## TASK BRIEF:
Copy the material word for word, starting at its very first line and ending at the line that contains "table_cell Address [189, 159, 682, 346]", with both of those lines included.

## MATERIAL:

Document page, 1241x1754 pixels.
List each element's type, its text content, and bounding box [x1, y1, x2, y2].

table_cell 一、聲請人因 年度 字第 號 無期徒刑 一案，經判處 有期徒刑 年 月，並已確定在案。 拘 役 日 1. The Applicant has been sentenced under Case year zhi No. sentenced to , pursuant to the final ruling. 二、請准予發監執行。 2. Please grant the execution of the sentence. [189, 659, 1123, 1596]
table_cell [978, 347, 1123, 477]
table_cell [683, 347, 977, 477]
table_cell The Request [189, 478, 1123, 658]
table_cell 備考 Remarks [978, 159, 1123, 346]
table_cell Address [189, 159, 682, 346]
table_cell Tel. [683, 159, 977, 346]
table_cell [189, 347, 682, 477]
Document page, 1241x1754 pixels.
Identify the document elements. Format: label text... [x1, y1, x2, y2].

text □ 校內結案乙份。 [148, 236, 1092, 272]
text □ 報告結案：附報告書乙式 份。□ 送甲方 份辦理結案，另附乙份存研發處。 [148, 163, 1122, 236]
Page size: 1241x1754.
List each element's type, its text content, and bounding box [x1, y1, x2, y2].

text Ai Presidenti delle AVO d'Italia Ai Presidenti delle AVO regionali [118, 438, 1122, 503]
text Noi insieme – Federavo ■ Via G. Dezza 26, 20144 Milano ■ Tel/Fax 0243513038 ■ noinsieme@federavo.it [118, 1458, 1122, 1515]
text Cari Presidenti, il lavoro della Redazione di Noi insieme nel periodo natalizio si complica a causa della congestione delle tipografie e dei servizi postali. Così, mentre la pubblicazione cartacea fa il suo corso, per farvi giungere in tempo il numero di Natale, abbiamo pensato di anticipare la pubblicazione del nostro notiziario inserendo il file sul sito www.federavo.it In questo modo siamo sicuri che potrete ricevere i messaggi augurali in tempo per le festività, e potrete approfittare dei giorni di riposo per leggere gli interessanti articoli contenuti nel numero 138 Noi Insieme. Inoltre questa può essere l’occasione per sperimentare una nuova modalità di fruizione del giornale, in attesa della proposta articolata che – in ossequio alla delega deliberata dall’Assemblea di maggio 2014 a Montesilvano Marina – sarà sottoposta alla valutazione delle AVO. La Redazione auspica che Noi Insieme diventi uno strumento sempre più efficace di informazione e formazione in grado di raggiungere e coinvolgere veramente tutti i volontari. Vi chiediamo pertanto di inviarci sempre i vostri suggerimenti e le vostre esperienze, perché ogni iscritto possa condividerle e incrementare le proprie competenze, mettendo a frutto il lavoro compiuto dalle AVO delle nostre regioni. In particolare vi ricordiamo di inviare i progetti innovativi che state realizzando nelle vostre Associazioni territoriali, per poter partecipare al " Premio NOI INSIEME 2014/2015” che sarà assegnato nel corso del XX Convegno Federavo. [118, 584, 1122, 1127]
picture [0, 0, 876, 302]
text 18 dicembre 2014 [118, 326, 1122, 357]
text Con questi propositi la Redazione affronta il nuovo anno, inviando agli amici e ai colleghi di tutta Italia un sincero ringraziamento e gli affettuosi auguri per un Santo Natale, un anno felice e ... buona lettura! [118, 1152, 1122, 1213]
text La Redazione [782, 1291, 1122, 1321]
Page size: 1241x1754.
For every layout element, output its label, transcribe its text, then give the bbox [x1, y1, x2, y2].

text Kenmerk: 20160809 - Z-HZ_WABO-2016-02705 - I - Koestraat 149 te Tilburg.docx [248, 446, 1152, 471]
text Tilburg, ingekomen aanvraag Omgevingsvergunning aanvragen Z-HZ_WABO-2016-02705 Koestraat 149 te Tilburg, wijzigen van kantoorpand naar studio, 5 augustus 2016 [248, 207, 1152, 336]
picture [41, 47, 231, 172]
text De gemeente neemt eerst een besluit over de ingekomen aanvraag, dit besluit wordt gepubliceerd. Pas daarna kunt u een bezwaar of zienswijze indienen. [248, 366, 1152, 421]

## RESULT FOR THIS TASK:
Document page, 1241x1754 pixels.
List each element's type, its text content, and bounding box [x1, y1, x2, y2].

table_cell 一、聲請人因 年度 字第 號 無期徒刑 一案，經判處 有期徒刑 年 月，並已確定在案。 拘 役 日 1. The Applicant has been sentenced under Case year zhi No. sentenced to , pursuant to the final ruling. 二、請准予發監執行。 2. Please grant the execution of the sentence. [189, 659, 1123, 1596]
table_cell [978, 347, 1123, 477]
table_cell [683, 347, 977, 477]
table_cell The Request [189, 478, 1123, 658]
table_cell 備考 Remarks [978, 159, 1123, 346]
table_cell Address [189, 159, 682, 346]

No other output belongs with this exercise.